(DATA EXCERPTS):
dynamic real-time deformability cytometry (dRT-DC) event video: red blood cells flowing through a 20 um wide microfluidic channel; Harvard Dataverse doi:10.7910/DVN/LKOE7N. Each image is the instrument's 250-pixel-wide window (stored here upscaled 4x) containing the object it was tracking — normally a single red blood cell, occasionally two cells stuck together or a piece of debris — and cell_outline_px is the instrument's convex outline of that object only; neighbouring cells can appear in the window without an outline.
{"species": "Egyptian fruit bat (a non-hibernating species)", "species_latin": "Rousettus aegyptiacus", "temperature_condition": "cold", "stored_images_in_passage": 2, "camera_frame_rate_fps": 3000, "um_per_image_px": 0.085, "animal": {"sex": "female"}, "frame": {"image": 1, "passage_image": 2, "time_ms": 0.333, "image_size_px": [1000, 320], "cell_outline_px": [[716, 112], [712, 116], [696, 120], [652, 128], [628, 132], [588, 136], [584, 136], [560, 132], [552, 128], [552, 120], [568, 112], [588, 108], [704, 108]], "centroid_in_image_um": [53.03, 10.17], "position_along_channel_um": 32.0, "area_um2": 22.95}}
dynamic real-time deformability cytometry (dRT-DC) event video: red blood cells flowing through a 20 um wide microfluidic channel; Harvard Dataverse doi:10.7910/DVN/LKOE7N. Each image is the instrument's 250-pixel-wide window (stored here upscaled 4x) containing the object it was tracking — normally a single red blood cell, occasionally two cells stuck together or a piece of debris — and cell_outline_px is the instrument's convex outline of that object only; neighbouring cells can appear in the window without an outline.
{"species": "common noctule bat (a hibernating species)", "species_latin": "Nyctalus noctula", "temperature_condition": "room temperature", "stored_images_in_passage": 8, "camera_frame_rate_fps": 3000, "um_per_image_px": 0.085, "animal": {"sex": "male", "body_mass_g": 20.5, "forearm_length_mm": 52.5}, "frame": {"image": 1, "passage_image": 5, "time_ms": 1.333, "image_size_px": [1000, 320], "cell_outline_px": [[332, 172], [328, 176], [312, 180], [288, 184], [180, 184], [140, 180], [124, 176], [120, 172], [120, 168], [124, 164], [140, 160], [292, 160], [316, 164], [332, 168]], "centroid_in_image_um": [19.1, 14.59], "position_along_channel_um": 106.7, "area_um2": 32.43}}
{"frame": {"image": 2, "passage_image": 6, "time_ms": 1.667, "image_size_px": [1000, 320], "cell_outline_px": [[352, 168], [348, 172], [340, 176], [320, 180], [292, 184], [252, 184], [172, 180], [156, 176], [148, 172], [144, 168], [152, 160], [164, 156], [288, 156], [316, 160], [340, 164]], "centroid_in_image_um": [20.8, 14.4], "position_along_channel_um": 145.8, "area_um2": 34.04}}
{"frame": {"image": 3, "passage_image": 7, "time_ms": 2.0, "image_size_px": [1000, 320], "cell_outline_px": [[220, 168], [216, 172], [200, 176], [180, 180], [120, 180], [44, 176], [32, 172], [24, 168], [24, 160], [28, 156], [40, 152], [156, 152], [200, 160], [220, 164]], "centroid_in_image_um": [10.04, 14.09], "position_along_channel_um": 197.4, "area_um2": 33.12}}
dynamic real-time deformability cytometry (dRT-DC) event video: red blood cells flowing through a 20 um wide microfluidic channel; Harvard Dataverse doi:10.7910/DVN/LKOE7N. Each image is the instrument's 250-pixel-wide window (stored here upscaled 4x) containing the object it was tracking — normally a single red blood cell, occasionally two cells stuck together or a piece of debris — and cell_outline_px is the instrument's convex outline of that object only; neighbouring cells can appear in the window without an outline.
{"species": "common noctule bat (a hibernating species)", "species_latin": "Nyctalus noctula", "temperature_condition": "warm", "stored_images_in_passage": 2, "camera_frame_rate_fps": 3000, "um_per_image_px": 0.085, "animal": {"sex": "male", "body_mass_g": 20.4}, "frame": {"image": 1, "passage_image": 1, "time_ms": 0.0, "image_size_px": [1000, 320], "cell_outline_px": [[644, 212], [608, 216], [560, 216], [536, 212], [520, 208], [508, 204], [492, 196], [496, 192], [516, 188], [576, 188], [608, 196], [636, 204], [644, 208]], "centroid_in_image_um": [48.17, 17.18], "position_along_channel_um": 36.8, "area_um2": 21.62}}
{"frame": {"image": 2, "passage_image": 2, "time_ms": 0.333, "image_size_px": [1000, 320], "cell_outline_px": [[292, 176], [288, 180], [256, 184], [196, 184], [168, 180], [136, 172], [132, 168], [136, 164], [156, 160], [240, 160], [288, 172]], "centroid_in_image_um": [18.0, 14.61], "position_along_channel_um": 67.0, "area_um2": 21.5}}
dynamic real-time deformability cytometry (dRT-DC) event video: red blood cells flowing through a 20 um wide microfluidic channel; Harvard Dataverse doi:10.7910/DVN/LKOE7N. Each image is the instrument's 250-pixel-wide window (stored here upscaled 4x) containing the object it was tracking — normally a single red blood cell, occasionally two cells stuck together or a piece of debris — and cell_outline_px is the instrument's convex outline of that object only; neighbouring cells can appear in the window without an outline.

(WHAT THE TASK ASKS): Please repeat the listing exactly, with nothing left out.

(THE SOLUTION):
dynamic real-time deformability cytometry (dRT-DC) event video: red blood cells flowing through a 20 um wide microfluidic channel; Harvard Dataverse doi:10.7910/DVN/LKOE7N. Each image is the instrument's 250-pixel-wide window (stored here upscaled 4x) containing the object it was tracking — normally a single red blood cell, occasionally two cells stuck together or a piece of debris — and cell_outline_px is the instrument's convex outline of that object only; neighbouring cells can appear in the window without an outline.
{"species": "Egyptian fruit bat (a non-hibernating species)", "species_latin": "Rousettus aegyptiacus", "temperature_condition": "cold", "stored_images_in_passage": 2, "camera_frame_rate_fps": 3000, "um_per_image_px": 0.085, "animal": {"sex": "female"}, "frame": {"image": 1, "passage_image": 2, "time_ms": 0.333, "image_size_px": [1000, 320], "cell_outline_px": [[716, 112], [712, 116], [696, 120], [652, 128], [628, 132], [588, 136], [584, 136], [560, 132], [552, 128], [552, 120], [568, 112], [588, 108], [704, 108]], "centroid_in_image_um": [53.03, 10.17], "position_along_channel_um": 32.0, "area_um2": 22.95}}
dynamic real-time deformability cytometry (dRT-DC) event video: red blood cells flowing through a 20 um wide microfluidic channel; Harvard Dataverse doi:10.7910/DVN/LKOE7N. Each image is the instrument's 250-pixel-wide window (stored here upscaled 4x) containing the object it was tracking — normally a single red blood cell, occasionally two cells stuck together or a piece of debris — and cell_outline_px is the instrument's convex outline of that object only; neighbouring cells can appear in the window without an outline.
{"species": "common noctule bat (a hibernating species)", "species_latin": "Nyctalus noctula", "temperature_condition": "room temperature", "stored_images_in_passage": 8, "camera_frame_rate_fps": 3000, "um_per_image_px": 0.085, "animal": {"sex": "male", "body_mass_g": 20.5, "forearm_length_mm": 52.5}, "frame": {"image": 1, "passage_image": 5, "time_ms": 1.333, "image_size_px": [1000, 320], "cell_outline_px": [[332, 172], [328, 176], [312, 180], [288, 184], [180, 184], [140, 180], [124, 176], [120, 172], [120, 168], [124, 164], [140, 160], [292, 160], [316, 164], [332, 168]], "centroid_in_image_um": [19.1, 14.59], "position_along_channel_um": 106.7, "area_um2": 32.43}}
{"frame": {"image": 2, "passage_image": 6, "time_ms": 1.667, "image_size_px": [1000, 320], "cell_outline_px": [[352, 168], [348, 172], [340, 176], [320, 180], [292, 184], [252, 184], [172, 180], [156, 176], [148, 172], [144, 168], [152, 160], [164, 156], [288, 156], [316, 160], [340, 164]], "centroid_in_image_um": [20.8, 14.4], "position_along_channel_um": 145.8, "area_um2": 34.04}}
{"frame": {"image": 3, "passage_image": 7, "time_ms": 2.0, "image_size_px": [1000, 320], "cell_outline_px": [[220, 168], [216, 172], [200, 176], [180, 180], [120, 180], [44, 176], [32, 172], [24, 168], [24, 160], [28, 156], [40, 152], [156, 152], [200, 160], [220, 164]], "centroid_in_image_um": [10.04, 14.09], "position_along_channel_um": 197.4, "area_um2": 33.12}}
dynamic real-time deformability cytometry (dRT-DC) event video: red blood cells flowing through a 20 um wide microfluidic channel; Harvard Dataverse doi:10.7910/DVN/LKOE7N. Each image is the instrument's 250-pixel-wide window (stored here upscaled 4x) containing the object it was tracking — normally a single red blood cell, occasionally two cells stuck together or a piece of debris — and cell_outline_px is the instrument's convex outline of that object only; neighbouring cells can appear in the window without an outline.
{"species": "common noctule bat (a hibernating species)", "species_latin": "Nyctalus noctula", "temperature_condition": "warm", "stored_images_in_passage": 2, "camera_frame_rate_fps": 3000, "um_per_image_px": 0.085, "animal": {"sex": "male", "body_mass_g": 20.4}, "frame": {"image": 1, "passage_image": 1, "time_ms": 0.0, "image_size_px": [1000, 320], "cell_outline_px": [[644, 212], [608, 216], [560, 216], [536, 212], [520, 208], [508, 204], [492, 196], [496, 192], [516, 188], [576, 188], [608, 196], [636, 204], [644, 208]], "centroid_in_image_um": [48.17, 17.18], "position_along_channel_um": 36.8, "area_um2": 21.62}}
{"frame": {"image": 2, "passage_image": 2, "time_ms": 0.333, "image_size_px": [1000, 320], "cell_outline_px": [[292, 176], [288, 180], [256, 184], [196, 184], [168, 180], [136, 172], [132, 168], [136, 164], [156, 160], [240, 160], [288, 172]], "centroid_in_image_um": [18.0, 14.61], "position_along_channel_um": 67.0, "area_um2": 21.5}}
dynamic real-time deformability cytometry (dRT-DC) event video: red blood cells flowing through a 20 um wide microfluidic channel; Harvard Dataverse doi:10.7910/DVN/LKOE7N. Each image is the instrument's 250-pixel-wide window (stored here upscaled 4x) containing the object it was tracking — normally a single red blood cell, occasionally two cells stuck together or a piece of debris — and cell_outline_px is the instrument's convex outline of that object only; neighbouring cells can appear in the window without an outline.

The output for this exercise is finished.